A picture, it is said, is worth a thousand words. Imagine then the worth in words of a whole video segment! And more important, imagine the power of such a video to mobilise people into action.

Until last week few people had seen the tract of pristine land earmarked for a commercial ‘American University’, a business venture that will be financed by a Jordanian speculator. Then a video, shot by a drone, gave us breath-taking aerial views of the beauty of the land that would be taken over and forever destroyed. The footage made people realise what really was at stake.

Among those galvanised into action as a result of this video we find Archbishop Charles Scicluna who tweeted ‘Please prevent this rape’.

Will his appeal together with that of so many others fall on deaf ears?

This is just one example of the effective use of the tools of the mediatised and technologised communication environment that moulds us, our communication style, our choices and our society. As fish are immersed in water, so are we immersed, and every day more so in this environment and shaped by it. This state of affairs is glorified by some and lambasted by others. You may be surprised to find out that even such innovations as writing and printed books have been rubbished by some, though undoubtedly they were praised by others.

Socrates (the Greek philosopher not the Brazilian footballer) in Plato’s Phaedrus, tears to bits the invention of the writing. He finds no good or redeeming factor in this innovation. Only bad consequences sprung to his mind. Writing, for him, was a no-no.

When Cardinal Giuliano della Rovere (later Pope Julius II) wanted a copy of Le guerre civili, he commanded a calligrapher to copy it instead of buying the printed book since in the 15th century many cultured people turned up their patrician noses on printed books.

They considered manuscripts to be a luxury made for the few as opposed to the spartan, mass produced printed versions which were considered to be good only for the vulgar populace.

Socrates and della Rovere were both highly intelligent and cultured men. The first is considered to be the father of Western philosophy and the latter a prominent patron of the arts. Their criticism stems, in fact, from their perceptiveness.

They recognised that the invention of writing, in the case of the former, and of printing in the case of the latter, would bring about the fall of the world as they knew it and a radical change in the way we live our own humanity. They were right on that count.

Among those galvanised into action as a result of this video we find Archbishop Charles Scicluna who tweeted ‘Please prevent this rape’

They were wrong, though, to believe that the world as they knew it and humanity as they lived it were the best that there could ever be. These thoughts came to my mind while reading Pope Francis’s message for the 49th World Communications Day that – unknown to most – we celebrate today.
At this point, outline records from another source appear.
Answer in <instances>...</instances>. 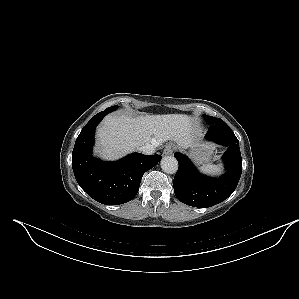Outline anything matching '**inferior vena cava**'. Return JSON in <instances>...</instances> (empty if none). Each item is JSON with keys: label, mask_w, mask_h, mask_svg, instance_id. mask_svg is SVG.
<instances>
[{"label": "inferior vena cava", "mask_w": 299, "mask_h": 299, "mask_svg": "<svg viewBox=\"0 0 299 299\" xmlns=\"http://www.w3.org/2000/svg\"><path fill=\"white\" fill-rule=\"evenodd\" d=\"M155 148L153 144H145L139 148V151L144 155H151L155 152Z\"/></svg>", "instance_id": "obj_1"}]
</instances>
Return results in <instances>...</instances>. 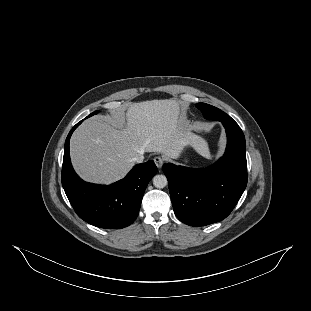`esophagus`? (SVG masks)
<instances>
[{
	"mask_svg": "<svg viewBox=\"0 0 311 311\" xmlns=\"http://www.w3.org/2000/svg\"><path fill=\"white\" fill-rule=\"evenodd\" d=\"M153 161L158 168H161L164 163V160L159 156L154 157Z\"/></svg>",
	"mask_w": 311,
	"mask_h": 311,
	"instance_id": "obj_1",
	"label": "esophagus"
}]
</instances>
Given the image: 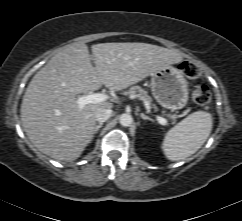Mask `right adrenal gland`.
I'll return each mask as SVG.
<instances>
[{"mask_svg":"<svg viewBox=\"0 0 242 221\" xmlns=\"http://www.w3.org/2000/svg\"><path fill=\"white\" fill-rule=\"evenodd\" d=\"M103 126V123H99L96 125L95 130H94V135L98 133L99 129Z\"/></svg>","mask_w":242,"mask_h":221,"instance_id":"1","label":"right adrenal gland"}]
</instances>
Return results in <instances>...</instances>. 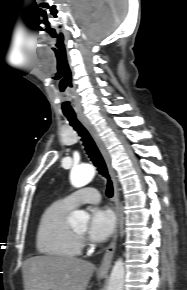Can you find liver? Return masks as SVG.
<instances>
[{
    "label": "liver",
    "mask_w": 187,
    "mask_h": 290,
    "mask_svg": "<svg viewBox=\"0 0 187 290\" xmlns=\"http://www.w3.org/2000/svg\"><path fill=\"white\" fill-rule=\"evenodd\" d=\"M94 270L75 257H31L22 265L24 290H86Z\"/></svg>",
    "instance_id": "liver-1"
}]
</instances>
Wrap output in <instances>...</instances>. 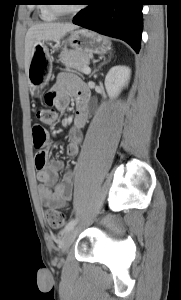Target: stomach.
<instances>
[{"mask_svg": "<svg viewBox=\"0 0 181 300\" xmlns=\"http://www.w3.org/2000/svg\"><path fill=\"white\" fill-rule=\"evenodd\" d=\"M70 45L74 50L88 56L105 54L110 49V41L97 33L86 29H76L70 32L67 39L57 41V46ZM52 70V59L45 42H38L34 46L33 55L28 72L30 89L34 94L49 81Z\"/></svg>", "mask_w": 181, "mask_h": 300, "instance_id": "1", "label": "stomach"}]
</instances>
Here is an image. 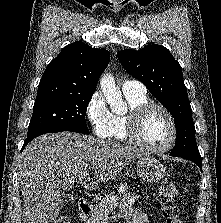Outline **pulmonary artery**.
Wrapping results in <instances>:
<instances>
[{
  "label": "pulmonary artery",
  "instance_id": "e3ab8cb5",
  "mask_svg": "<svg viewBox=\"0 0 221 223\" xmlns=\"http://www.w3.org/2000/svg\"><path fill=\"white\" fill-rule=\"evenodd\" d=\"M122 91L124 94H145V85L135 79H128L122 84Z\"/></svg>",
  "mask_w": 221,
  "mask_h": 223
}]
</instances>
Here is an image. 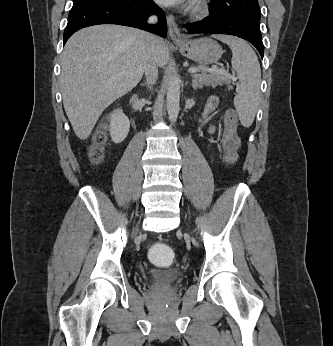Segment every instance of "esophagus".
<instances>
[{
    "label": "esophagus",
    "instance_id": "34e87169",
    "mask_svg": "<svg viewBox=\"0 0 333 346\" xmlns=\"http://www.w3.org/2000/svg\"><path fill=\"white\" fill-rule=\"evenodd\" d=\"M167 24L169 36L174 42L185 41V37L181 34L180 29L178 28L174 20V17L170 14L167 16Z\"/></svg>",
    "mask_w": 333,
    "mask_h": 346
}]
</instances>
In this message where he discussed communication and the family, the Pope makes it clear that he wants to avoid the trap that Socrates and his 15th century predecessor had fallen into because of their defence of a world that was bound to change).

“We are not fighting to defend the past”, writes Pope Francis. And then continues: “Rather, with patience and trust, we are working to build a better future for the world we live in.”

Communicating for a better future is undoubtedly a noble task. Getting there is certainly difficult particularly in a pluralistic world where there is no consensus about what makes the future a better one. The focus of the Pope’s message, that is the family, is, for starters, a contentious one. While Pope Francis has repeatedly defined marriage as the union of a man and a woman can we keep on insisting on a similar definition of the family? I doubt it; but I digress.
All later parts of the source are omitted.